Don’t go crazy here and pick out 15 areas of study for your 2 year old. You will both be very sad and very frustrated. Keep it small, especially when you are just getting the hang of this.
Not sure what skills your child needs or where to start? Check out the important skills page!
2. Go into Stealth Mode, and start looking around!
The very greatest thing about Stealthy Teaching is that you don’t have to do any prep work! The world around you is FULL of teaching opportunities just waiting for you to notice them.
So how do you know what you’re looking for? I know what you’re thinking. It might be easy for professional teachers to find and exploit learning opportunities, but you’re and engineer/ writer/ chef with your first kid and don’t have the foggiest idea of what to teach!
Well my friend, that’s why you picked out those target skills.
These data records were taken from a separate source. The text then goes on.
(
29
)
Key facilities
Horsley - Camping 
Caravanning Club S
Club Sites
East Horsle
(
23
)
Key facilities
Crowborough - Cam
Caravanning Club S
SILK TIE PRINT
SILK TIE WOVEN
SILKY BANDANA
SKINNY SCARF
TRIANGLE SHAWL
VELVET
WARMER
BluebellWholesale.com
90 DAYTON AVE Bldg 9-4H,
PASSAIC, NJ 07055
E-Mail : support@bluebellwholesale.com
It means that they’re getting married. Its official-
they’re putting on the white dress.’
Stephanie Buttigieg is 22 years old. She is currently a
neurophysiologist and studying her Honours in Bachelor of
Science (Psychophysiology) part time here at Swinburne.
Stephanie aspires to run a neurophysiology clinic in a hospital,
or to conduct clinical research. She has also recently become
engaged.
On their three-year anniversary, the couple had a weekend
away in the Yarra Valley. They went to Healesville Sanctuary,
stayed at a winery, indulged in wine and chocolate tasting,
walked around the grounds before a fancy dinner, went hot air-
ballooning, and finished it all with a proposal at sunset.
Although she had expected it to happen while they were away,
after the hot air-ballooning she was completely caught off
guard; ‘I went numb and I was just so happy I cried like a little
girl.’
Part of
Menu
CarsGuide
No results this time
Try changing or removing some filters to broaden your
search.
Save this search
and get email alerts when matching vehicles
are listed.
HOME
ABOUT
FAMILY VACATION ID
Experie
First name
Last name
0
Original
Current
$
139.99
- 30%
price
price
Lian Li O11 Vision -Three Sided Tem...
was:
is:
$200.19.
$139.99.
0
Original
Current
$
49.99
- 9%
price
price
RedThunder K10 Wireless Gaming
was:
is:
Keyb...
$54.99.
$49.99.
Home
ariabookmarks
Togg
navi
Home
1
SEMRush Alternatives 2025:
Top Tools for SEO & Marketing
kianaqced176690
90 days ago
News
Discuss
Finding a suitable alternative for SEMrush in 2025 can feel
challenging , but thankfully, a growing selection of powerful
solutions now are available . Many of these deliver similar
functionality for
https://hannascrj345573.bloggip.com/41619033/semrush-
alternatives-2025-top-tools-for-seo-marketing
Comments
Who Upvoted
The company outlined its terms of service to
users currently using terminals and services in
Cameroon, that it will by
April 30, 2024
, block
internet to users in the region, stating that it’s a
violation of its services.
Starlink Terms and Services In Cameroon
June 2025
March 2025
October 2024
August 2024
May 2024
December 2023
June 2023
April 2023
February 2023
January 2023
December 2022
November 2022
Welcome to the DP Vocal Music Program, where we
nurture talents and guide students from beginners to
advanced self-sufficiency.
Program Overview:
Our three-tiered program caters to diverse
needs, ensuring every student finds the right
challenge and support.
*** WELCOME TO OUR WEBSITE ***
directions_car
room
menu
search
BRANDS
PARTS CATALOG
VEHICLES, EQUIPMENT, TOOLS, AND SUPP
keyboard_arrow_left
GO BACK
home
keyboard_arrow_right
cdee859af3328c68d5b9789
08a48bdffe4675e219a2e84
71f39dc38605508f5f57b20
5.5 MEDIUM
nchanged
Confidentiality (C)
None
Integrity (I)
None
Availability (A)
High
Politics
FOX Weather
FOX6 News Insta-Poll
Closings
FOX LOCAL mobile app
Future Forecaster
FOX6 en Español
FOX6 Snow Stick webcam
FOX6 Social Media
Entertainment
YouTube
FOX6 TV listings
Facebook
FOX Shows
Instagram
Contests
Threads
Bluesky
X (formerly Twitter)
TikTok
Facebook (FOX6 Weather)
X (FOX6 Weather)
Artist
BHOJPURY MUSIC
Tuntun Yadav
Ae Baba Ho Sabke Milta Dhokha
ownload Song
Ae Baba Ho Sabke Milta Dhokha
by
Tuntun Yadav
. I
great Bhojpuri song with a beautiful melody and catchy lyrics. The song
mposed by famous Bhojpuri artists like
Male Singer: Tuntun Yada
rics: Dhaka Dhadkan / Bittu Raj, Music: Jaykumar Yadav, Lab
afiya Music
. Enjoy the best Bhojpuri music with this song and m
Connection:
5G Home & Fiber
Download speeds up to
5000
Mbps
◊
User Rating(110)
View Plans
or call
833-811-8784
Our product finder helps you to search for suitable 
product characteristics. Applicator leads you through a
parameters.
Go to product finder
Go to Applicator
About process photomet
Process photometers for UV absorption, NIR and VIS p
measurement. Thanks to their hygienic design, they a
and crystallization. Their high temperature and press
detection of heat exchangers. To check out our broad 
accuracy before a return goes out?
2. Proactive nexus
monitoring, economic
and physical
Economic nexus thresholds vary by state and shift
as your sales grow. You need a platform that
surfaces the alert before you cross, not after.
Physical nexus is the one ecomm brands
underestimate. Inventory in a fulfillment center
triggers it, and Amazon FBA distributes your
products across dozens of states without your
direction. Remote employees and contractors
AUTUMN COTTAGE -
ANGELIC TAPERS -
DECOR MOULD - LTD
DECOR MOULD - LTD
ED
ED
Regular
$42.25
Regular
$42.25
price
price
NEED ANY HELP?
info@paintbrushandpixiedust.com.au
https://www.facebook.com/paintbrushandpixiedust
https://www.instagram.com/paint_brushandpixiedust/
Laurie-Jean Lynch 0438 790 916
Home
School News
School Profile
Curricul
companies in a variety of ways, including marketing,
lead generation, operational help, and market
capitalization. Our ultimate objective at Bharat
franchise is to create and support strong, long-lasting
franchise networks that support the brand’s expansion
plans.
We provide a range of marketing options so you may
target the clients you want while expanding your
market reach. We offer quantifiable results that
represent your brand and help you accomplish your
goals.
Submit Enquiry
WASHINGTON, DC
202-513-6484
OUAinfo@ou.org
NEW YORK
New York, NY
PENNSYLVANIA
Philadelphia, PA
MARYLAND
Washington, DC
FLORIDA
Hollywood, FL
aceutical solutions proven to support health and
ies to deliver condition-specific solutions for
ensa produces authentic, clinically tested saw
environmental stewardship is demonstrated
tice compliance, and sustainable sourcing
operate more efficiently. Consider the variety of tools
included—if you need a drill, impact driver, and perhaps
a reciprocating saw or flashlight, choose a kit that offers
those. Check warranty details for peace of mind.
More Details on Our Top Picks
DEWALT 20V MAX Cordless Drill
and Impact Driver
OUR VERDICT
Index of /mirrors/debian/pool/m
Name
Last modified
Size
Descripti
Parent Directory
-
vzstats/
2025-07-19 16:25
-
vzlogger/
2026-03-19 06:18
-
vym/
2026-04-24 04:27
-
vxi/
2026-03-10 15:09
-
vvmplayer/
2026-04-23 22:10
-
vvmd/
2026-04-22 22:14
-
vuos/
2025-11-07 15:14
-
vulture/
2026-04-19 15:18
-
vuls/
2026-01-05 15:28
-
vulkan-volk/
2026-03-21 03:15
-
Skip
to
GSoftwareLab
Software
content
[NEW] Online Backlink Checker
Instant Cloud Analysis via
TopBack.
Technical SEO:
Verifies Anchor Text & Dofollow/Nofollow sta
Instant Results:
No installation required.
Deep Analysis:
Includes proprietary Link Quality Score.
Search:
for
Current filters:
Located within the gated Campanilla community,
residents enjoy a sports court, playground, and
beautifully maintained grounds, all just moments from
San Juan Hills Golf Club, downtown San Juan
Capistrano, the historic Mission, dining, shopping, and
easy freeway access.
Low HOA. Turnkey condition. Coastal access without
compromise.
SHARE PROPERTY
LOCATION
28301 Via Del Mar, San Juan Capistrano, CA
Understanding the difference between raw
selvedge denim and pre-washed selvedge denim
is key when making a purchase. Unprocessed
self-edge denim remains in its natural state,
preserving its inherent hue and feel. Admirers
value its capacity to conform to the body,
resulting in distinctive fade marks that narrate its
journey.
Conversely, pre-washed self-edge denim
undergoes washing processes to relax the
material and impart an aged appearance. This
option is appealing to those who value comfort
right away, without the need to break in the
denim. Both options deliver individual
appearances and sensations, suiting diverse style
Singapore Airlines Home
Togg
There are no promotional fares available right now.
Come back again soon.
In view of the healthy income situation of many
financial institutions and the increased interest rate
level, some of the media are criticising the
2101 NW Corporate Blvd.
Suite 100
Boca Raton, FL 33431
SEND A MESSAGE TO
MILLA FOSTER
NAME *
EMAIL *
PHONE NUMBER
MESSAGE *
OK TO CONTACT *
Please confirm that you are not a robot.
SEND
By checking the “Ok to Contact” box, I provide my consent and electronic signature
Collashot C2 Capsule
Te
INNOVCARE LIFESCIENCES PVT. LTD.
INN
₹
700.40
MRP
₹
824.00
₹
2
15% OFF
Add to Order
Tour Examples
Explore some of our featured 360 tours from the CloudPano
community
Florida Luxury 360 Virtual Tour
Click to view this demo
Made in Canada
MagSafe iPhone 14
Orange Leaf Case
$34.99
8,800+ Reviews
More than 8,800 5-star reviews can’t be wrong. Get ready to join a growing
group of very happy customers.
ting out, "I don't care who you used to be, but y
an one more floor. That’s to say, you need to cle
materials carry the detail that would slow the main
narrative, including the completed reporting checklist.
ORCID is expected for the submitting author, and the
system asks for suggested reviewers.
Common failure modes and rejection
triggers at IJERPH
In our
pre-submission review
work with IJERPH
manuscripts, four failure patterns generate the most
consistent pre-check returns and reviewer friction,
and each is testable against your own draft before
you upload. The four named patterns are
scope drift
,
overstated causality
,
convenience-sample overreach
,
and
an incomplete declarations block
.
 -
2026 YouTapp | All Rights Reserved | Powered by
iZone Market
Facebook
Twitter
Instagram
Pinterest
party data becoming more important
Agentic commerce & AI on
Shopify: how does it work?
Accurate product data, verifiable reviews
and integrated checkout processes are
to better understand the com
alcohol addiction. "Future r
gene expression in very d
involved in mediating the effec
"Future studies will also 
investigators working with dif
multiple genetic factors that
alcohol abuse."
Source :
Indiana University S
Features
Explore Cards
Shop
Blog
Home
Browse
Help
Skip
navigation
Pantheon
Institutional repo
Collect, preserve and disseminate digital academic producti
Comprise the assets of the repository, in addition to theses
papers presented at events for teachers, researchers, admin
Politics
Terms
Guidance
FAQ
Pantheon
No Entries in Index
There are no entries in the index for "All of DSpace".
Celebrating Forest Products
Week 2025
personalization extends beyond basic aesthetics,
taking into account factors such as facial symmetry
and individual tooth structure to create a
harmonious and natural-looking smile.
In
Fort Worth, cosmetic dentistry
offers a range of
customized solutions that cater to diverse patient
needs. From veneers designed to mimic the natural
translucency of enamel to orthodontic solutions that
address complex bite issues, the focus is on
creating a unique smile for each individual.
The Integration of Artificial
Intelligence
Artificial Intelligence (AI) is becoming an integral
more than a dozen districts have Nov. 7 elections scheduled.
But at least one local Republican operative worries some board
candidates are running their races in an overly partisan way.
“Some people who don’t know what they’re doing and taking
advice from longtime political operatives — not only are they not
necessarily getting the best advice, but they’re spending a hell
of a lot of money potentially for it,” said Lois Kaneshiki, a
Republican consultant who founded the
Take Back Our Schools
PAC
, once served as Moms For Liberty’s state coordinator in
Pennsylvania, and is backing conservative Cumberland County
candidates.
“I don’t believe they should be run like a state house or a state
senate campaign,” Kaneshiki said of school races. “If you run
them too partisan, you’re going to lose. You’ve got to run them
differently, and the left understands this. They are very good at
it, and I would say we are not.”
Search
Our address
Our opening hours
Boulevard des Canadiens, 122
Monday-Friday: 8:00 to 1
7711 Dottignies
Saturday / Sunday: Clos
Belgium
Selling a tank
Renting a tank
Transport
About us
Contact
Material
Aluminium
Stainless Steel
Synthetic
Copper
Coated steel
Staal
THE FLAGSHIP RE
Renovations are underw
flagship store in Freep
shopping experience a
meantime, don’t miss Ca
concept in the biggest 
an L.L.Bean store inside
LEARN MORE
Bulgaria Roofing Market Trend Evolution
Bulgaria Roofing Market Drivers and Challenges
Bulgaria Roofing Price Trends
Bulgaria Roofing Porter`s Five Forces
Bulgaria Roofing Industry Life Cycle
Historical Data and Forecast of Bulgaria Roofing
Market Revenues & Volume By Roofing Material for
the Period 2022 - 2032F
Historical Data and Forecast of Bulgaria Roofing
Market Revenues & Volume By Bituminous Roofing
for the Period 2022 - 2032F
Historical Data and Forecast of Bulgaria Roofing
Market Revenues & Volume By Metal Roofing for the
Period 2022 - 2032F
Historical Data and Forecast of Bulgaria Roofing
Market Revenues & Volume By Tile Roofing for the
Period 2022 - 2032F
Every time you start to feel overwhelmed, just remind yourself, we’re working on colors, and counting. Colors and counting.
Now comes the fun!
See a color, say it. See it, say it.
“Let’s put on your blue shirt. Do you want the green ball? We’re having orange carrots and green peas for lunch.”
You get the idea. Easy, right? You can do it!
The counting? Same deal. Find some things count them. Count hops, claps, pretzels, cookies, kisses. Just keep it small to begin with (as with all Stealthy Teaching!) Focus just on counting 1-3 until your child is really comfortable with it. Then try 1-5.
3. Keep your exposure high, and your expectations low!
Children, especially young children, learn through repetition (Don’t we all, really?) The more exposure you give your child to their target skill, the faster they will learn! Just keep it up, every time you see an opportunity. After a few days it will become second nature to you, and you’ll even notice your child pointing things out!
Low expectations are also a key to this method. Picture a slow drip from a leaky faucet. The drops might be small, but they will fill your bucket eventually. Every time you point out those colors you are putting another drop in the bucket. It may take quite a while to see that your child has mastered everything, but don’t despair! Pretty soon your bucket will be full, your child will know their colors, and you’ll hardly even notice you worked on it!
Of course you could turn that water on full blast and fill it quickly, but then the water will splash and over flow, and it tends to be more mess and more trouble. You can always sit your child down and play color games and do drill and practice, but it tends to be a less natural approach that is harder on kids and parents. It also often leads to fatigue and burn out for everyone involved.
Another benefit of this “slow and steady” method is you can start working on skills with much younger children than if you were using direct instruction. You can start pointing out colors with very young infants, and they may be able to identify most colors by around 14 months. However, if you waited until they were “ready” to sit down and play games, you might not be able to start until 18 months or more.
Now take action!
Give it a try, what do you have to lose? There is not much worse than the “Mommy Guilt” that comes with feeling like you’re not doing as much as you should for your child. With these three easy steps, you can help your child learn and grown simply and naturally without the stress of planning or prepping materials. You can do it, and I’m here to help!